* _Prompt_: Extract the text read from every one of the records below and reproduce each line character for character, in its original order. Leave the pictures out of your answer.
[[ Input for this task, beginning ]]
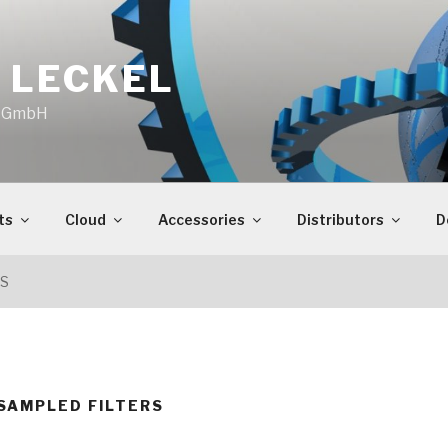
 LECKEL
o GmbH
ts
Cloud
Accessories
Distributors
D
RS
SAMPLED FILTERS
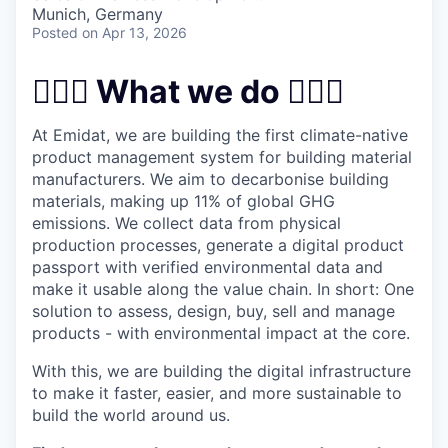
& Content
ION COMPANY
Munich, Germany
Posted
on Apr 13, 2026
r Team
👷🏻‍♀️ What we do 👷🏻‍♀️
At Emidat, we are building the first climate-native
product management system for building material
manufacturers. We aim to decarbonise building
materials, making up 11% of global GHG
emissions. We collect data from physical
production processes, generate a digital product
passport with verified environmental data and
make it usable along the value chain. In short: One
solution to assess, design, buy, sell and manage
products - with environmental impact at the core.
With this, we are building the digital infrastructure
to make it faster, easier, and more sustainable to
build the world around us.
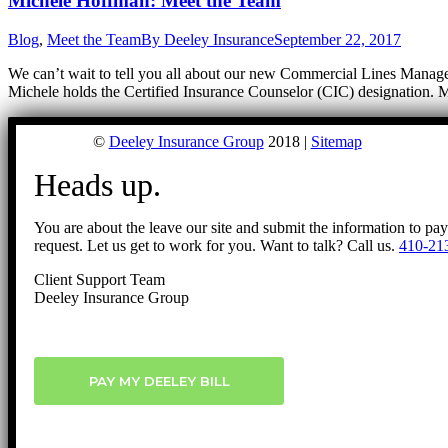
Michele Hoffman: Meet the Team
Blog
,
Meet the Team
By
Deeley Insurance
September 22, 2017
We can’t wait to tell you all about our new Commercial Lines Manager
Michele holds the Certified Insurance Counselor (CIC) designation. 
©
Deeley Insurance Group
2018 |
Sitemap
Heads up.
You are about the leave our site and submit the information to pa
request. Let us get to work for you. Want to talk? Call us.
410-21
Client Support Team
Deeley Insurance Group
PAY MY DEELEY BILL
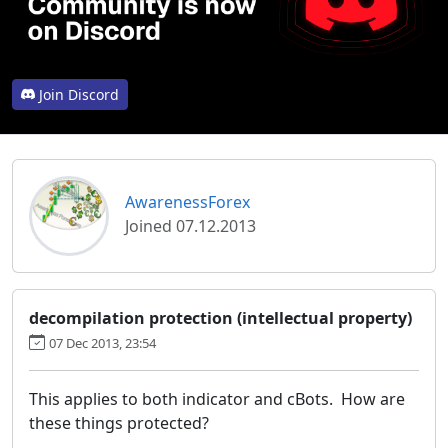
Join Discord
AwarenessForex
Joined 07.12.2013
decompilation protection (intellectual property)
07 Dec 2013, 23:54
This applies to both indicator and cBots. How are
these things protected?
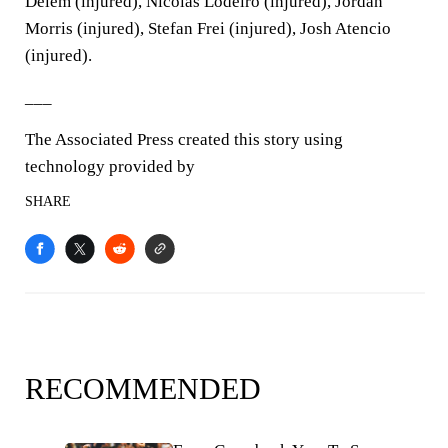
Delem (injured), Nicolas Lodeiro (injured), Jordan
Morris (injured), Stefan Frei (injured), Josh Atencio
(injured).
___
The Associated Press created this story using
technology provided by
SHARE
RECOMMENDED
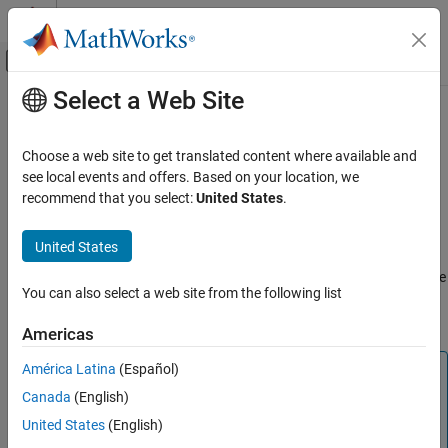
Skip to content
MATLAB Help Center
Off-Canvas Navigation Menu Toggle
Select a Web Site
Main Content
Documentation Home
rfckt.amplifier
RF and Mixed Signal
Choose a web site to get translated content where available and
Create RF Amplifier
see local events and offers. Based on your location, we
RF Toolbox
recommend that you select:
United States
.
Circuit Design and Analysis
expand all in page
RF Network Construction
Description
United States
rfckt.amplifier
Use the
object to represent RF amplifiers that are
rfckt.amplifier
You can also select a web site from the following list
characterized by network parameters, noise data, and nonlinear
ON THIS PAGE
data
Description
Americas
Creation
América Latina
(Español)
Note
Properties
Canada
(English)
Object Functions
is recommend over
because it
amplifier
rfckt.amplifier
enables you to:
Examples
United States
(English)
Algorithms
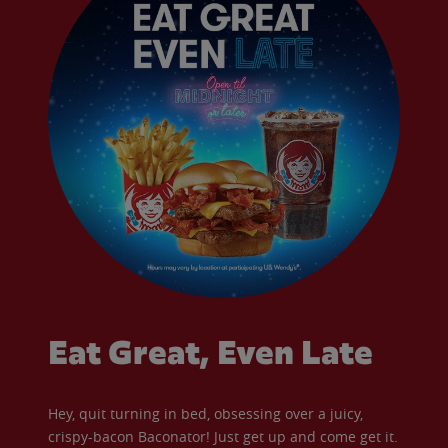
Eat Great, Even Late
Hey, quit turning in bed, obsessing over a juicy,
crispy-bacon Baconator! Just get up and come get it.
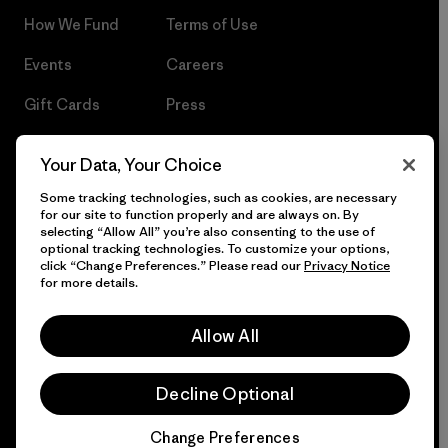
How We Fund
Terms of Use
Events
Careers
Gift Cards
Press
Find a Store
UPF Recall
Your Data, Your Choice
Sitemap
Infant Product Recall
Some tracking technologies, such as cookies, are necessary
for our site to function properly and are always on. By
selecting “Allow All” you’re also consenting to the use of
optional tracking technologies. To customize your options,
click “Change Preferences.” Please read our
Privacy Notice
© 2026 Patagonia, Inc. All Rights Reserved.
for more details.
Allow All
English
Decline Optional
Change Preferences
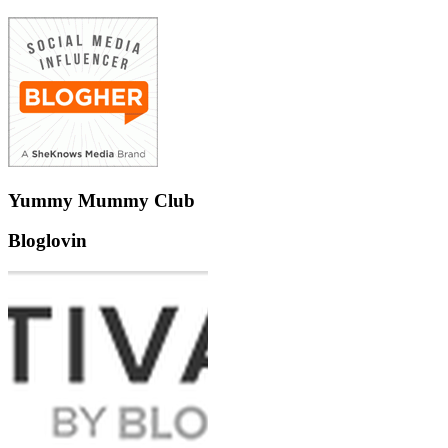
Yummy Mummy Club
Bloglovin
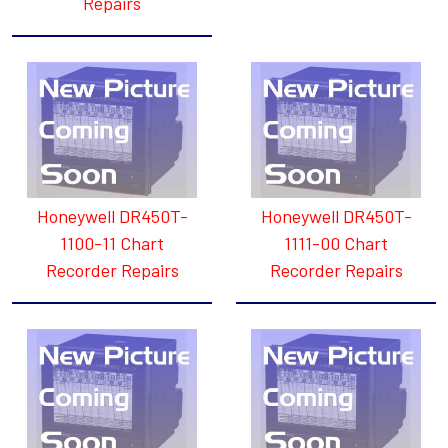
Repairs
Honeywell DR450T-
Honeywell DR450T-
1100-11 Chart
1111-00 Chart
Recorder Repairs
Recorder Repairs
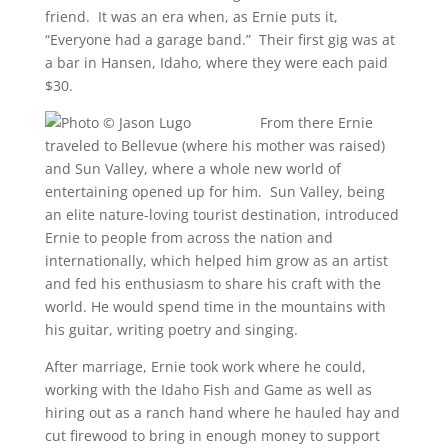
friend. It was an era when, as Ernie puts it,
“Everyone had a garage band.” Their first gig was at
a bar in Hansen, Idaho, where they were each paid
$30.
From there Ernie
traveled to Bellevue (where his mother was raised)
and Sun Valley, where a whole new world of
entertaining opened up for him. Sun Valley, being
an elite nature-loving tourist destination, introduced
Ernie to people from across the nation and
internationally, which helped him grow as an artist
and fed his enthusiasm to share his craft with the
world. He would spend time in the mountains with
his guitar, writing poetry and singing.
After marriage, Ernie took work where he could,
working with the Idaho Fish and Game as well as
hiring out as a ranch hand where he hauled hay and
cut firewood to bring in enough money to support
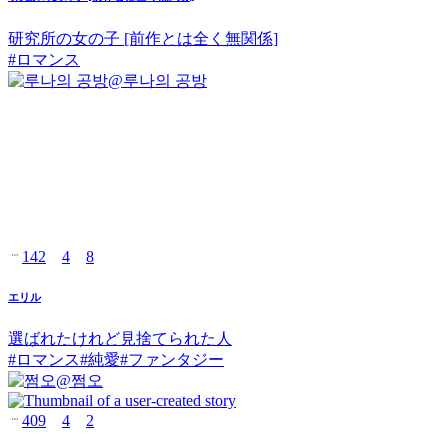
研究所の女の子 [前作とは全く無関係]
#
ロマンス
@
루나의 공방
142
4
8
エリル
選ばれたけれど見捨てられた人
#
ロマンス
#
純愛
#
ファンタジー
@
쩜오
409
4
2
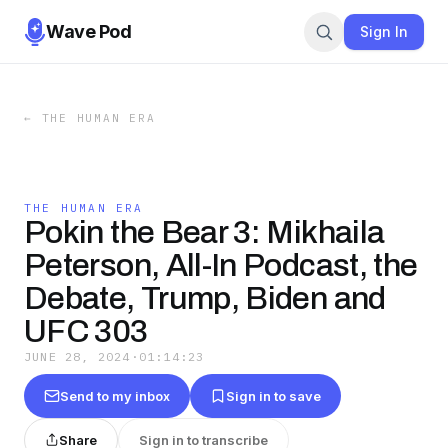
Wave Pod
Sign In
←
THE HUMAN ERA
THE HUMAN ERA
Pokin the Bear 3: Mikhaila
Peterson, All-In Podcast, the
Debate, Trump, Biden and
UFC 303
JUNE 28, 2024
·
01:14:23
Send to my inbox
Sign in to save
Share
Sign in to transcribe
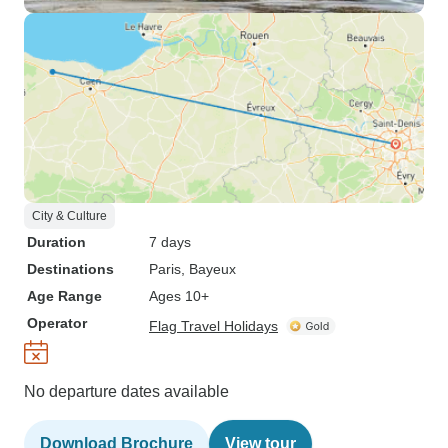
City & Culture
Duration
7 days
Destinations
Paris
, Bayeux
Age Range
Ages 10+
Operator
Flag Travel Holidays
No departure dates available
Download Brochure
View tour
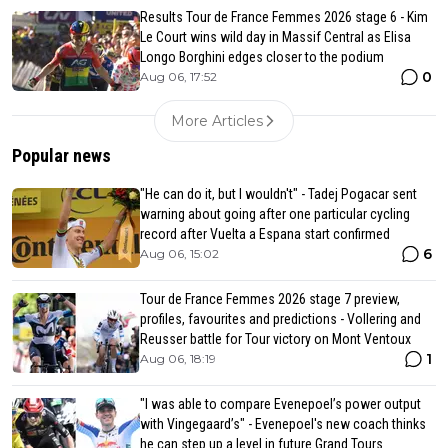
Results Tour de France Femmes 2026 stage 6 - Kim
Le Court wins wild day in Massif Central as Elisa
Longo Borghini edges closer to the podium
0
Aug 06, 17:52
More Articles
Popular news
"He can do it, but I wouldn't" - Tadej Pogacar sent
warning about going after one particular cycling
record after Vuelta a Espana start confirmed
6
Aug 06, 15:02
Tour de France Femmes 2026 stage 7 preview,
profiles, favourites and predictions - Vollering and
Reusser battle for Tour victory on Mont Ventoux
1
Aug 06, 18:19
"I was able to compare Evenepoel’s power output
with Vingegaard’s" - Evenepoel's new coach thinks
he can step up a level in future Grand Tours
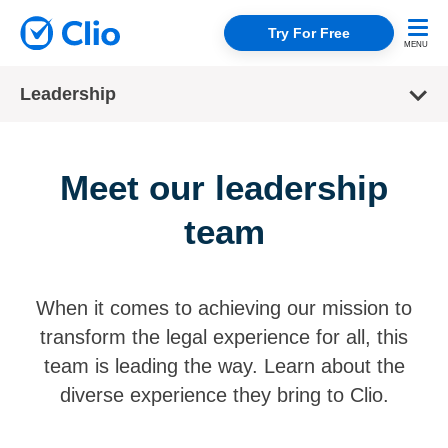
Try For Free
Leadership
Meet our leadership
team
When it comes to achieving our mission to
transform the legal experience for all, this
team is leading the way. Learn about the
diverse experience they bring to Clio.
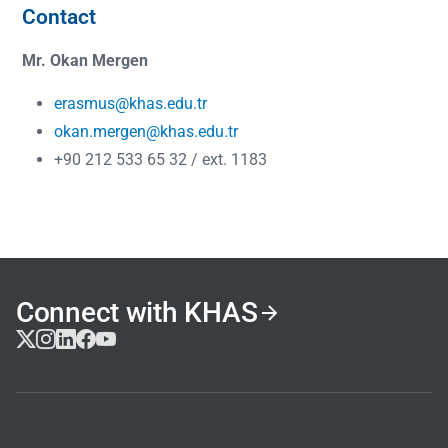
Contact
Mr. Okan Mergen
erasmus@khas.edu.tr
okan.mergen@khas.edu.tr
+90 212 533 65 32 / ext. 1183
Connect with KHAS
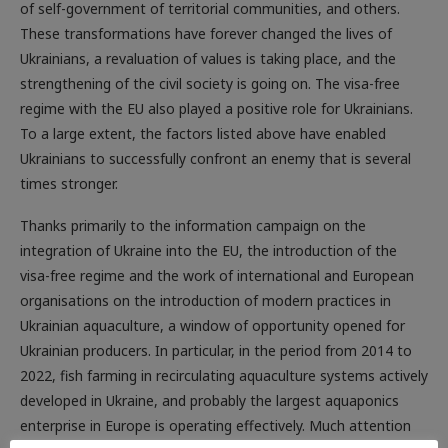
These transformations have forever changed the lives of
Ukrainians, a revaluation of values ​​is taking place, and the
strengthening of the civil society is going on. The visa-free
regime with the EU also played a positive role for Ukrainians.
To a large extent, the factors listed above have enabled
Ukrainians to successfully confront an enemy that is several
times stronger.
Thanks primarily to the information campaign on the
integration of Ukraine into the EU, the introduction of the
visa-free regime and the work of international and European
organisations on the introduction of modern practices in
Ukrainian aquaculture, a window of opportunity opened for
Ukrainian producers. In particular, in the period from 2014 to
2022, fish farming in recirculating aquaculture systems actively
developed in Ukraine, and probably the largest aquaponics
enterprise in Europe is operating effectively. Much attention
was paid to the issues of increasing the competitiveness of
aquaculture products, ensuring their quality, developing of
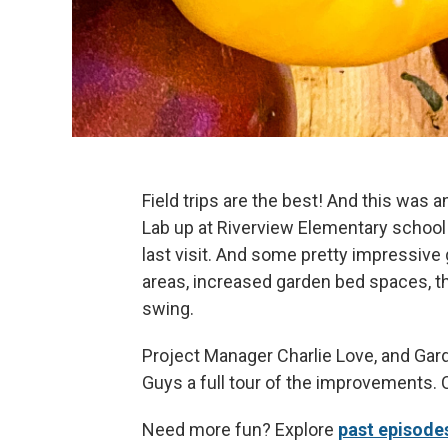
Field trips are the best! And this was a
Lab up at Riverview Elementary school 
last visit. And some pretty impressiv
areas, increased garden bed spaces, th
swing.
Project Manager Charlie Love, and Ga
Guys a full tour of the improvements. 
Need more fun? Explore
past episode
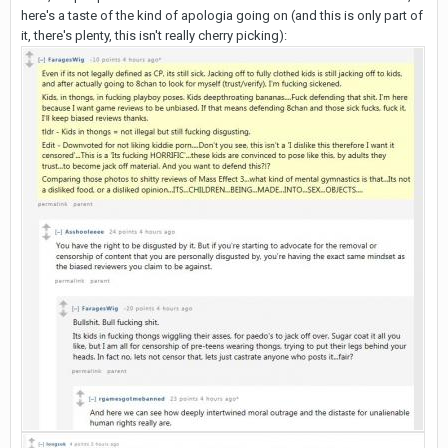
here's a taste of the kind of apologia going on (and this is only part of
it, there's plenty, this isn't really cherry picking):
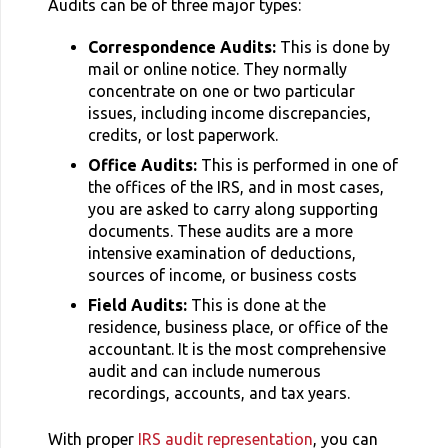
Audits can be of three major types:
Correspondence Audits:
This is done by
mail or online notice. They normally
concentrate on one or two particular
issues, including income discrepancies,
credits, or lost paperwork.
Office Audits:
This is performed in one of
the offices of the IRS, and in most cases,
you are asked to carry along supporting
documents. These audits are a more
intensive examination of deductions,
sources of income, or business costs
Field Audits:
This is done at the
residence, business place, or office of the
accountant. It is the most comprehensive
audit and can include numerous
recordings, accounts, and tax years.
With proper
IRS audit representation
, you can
[[ Input for this task, end ]]
* _Result of this exercise_:
 LECKEL
o GmbH
ts
Cloud
Accessories
Distributors
D
RS
SAMPLED FILTERS
& Content
ION COMPANY
Munich, Germany
Posted
on Apr 13, 2026
r Team
👷🏻‍♀️ What we do 👷🏻‍♀️
At Emidat, we are building the first climate-native
product management system for building material
manufacturers. We aim to decarbonise building
materials, making up 11% of global GHG
emissions. We collect data from physical
production processes, generate a digital product
passport with verified environmental data and
make it usable along the value chain. In short: One
solution to assess, design, buy, sell and manage
products - with environmental impact at the core.
With this, we are building the digital infrastructure
to make it faster, easier, and more sustainable to
build the world around us.
Michele Hoffman: Meet the Team
Blog
,
Meet the Team
By
Deeley Insurance
September 22, 2017
We can’t wait to tell you all about our new Commercial Lines Manager
Michele holds the Certified Insurance Counselor (CIC) designation. 
©
Deeley Insurance Group
2018 |
Sitemap
Heads up.
You are about the leave our site and submit the information to pa
request. Let us get to work for you. Want to talk? Call us.
410-21
Client Support Team
Deeley Insurance Group
PAY MY DEELEY BILL
Join Discord
AwarenessForex
Joined 07.12.2013
decompilation protection (intellectual property)
07 Dec 2013, 23:54
This applies to both indicator and cBots. How are
these things protected?
Delem (injured), Nicolas Lodeiro (injured), Jordan
Morris (injured), Stefan Frei (injured), Josh Atencio
(injured).
___
The Associated Press created this story using
technology provided by
SHARE
RECOMMENDED
Skip to content
MATLAB Help Center
Off-Canvas Navigation Menu Toggle
Select a Web Site
Main Content
Documentation Home
rfckt.amplifier
RF and Mixed Signal
Choose a web site to get translated content where available and
Create RF Amplifier
see local events and offers. Based on your location, we
RF Toolbox
recommend that you select:
United States
.
Circuit Design and Analysis
expand all in page
RF Network Construction
Description
United States
rfckt.amplifier
Use the
object to represent RF amplifiers that are
rfckt.amplifier
You can also select a web site from the following list
characterized by network parameters, noise data, and nonlinear
ON THIS PAGE
data
Description
Americas
Creation
América Latina
(Español)
Note
Properties
Canada
(English)
Object Functions
is recommend over
because it
amplifier
rfckt.amplifier
enables you to:
Examples
United States
(English)
Algorithms
Eat Great, Even Late
Hey, quit turning in bed, obsessing over a juicy,
crispy-bacon Baconator! Just get up and come get it.
How We Fund
Terms of Use
Events
Careers
Gift Cards
Press
Find a Store
UPF Recall
Your Data, Your Choice
Sitemap
Infant Product Recall
Some tracking technologies, such as cookies, are necessary
for our site to function properly and are always on. By
selecting “Allow All” you’re also consenting to the use of
optional tracking technologies. To customize your options,
click “Change Preferences.” Please read our
Privacy Notice
© 2026 Patagonia, Inc. All Rights Reserved.
for more details.
Allow All
English
Decline Optional
Change Preferences
Yummy Mummy Club
Bloglovin
Repairs
Honeywell DR450T-
Honeywell DR450T-
1100-11 Chart
1111-00 Chart
Recorder Repairs
Recorder Repairs
friend. It was an era when, as Ernie puts it,
“Everyone had a garage band.” Their first gig was at
a bar in Hansen, Idaho, where they were each paid
$30.
From there Ernie
traveled to Bellevue (where his mother was raised)
and Sun Valley, where a whole new world of
entertaining opened up for him. Sun Valley, being
an elite nature-loving tourist destination, introduced
Ernie to people from across the nation and
internationally, which helped him grow as an artist
and fed his enthusiasm to share his craft with the
world. He would spend time in the mountains with
his guitar, writing poetry and singing.
After marriage, Ernie took work where he could,
working with the Idaho Fish and Game as well as
hiring out as a ranch hand where he hauled hay and
cut firewood to bring in enough money to support
研究所の女の子 [前作とは全く無関係]
#
ロマンス
@
루나의 공방
142
4
8
エリル
選ばれたけれど見捨てられた人
#
ロマンス
#
純愛
#
ファンタジー
@
쩜오
409
4
2
Wave Pod
Sign In
←
THE HUMAN ERA
THE HUMAN ERA
Pokin the Bear 3: Mikhaila
Peterson, All-In Podcast, the
Debate, Trump, Biden and
UFC 303
JUNE 28, 2024
·
01:14:23
Send to my inbox
Sign in to save
Share
Sign in to transcribe
City & Culture
Duration
7 days
Destinations
Paris
, Bayeux
Age Range
Ages 10+
Operator
Flag Travel Holidays
No departure dates available
Download Brochure
View tour
Results Tour de France Femmes 2026 stage 6 - Kim
Le Court wins wild day in Massif Central as Elisa
Longo Borghini edges closer to the podium
0
Aug 06, 17:52
More Articles
Popular news
"He can do it, but I wouldn't" - Tadej Pogacar sent
warning about going after one particular cycling
record after Vuelta a Espana start confirmed
6
Aug 06, 15:02
Tour de France Femmes 2026 stage 7 preview,
profiles, favourites and predictions - Vollering and
Reusser battle for Tour victory on Mont Ventoux
1
Aug 06, 18:19
"I was able to compare Evenepoel’s power output
with Vingegaard’s" - Evenepoel's new coach thinks
he can step up a level in future Grand Tours
Try For Free
Leadership
Meet our leadership
team
When it comes to achieving our mission to
transform the legal experience for all, this
team is leading the way. Learn about the
diverse experience they bring to Clio.
Contact
Mr. Okan Mergen
erasmus@khas.edu.tr
okan.mergen@khas.edu.tr
+90 212 533 65 32 / ext. 1183
Connect with KHAS
These transformations have forever changed the lives of
Ukrainians, a revaluation of values ​​is taking place, and the
strengthening of the civil society is going on. The visa-free
regime with the EU also played a positive role for Ukrainians.
To a large extent, the factors listed above have enabled
Ukrainians to successfully confront an enemy that is several
times stronger.
Thanks primarily to the information campaign on the
integration of Ukraine into the EU, the introduction of the
visa-free regime and the work of international and European
organisations on the introduction of modern practices in
Ukrainian aquaculture, a window of opportunity opened for
Ukrainian producers. In particular, in the period from 2014 to
2022, fish farming in recirculating aquaculture systems actively
developed in Ukraine, and probably the largest aquaponics
enterprise in Europe is operating effectively. Much attention
was paid to the issues of increasing the competitiveness of
aquaculture products, ensuring their quality, developing of
Field trips are the best! And this was a
Lab up at Riverview Elementary school 
last visit. And some pretty impressiv
areas, increased garden bed spaces, th
swing.
Project Manager Charlie Love, and Ga
Guys a full tour of the improvements. 
Need more fun? Explore
past episode
here's a taste of the kind of apologia going on (and this is only part of
it, there's plenty, this isn't really cherry picking):
Audits can be of three major types:
Correspondence Audits:
This is done by
mail or online notice. They normally
concentrate on one or two particular
issues, including income discrepancies,
credits, or lost paperwork.
Office Audits:
This is performed in one of
the offices of the IRS, and in most cases,
you are asked to carry along supporting
documents. These audits are a more
intensive examination of deductions,
sources of income, or business costs
Field Audits:
This is done at the
residence, business place, or office of the
accountant. It is the most comprehensive
audit and can include numerous
recordings, accounts, and tax years.
With proper
IRS audit representation
, you can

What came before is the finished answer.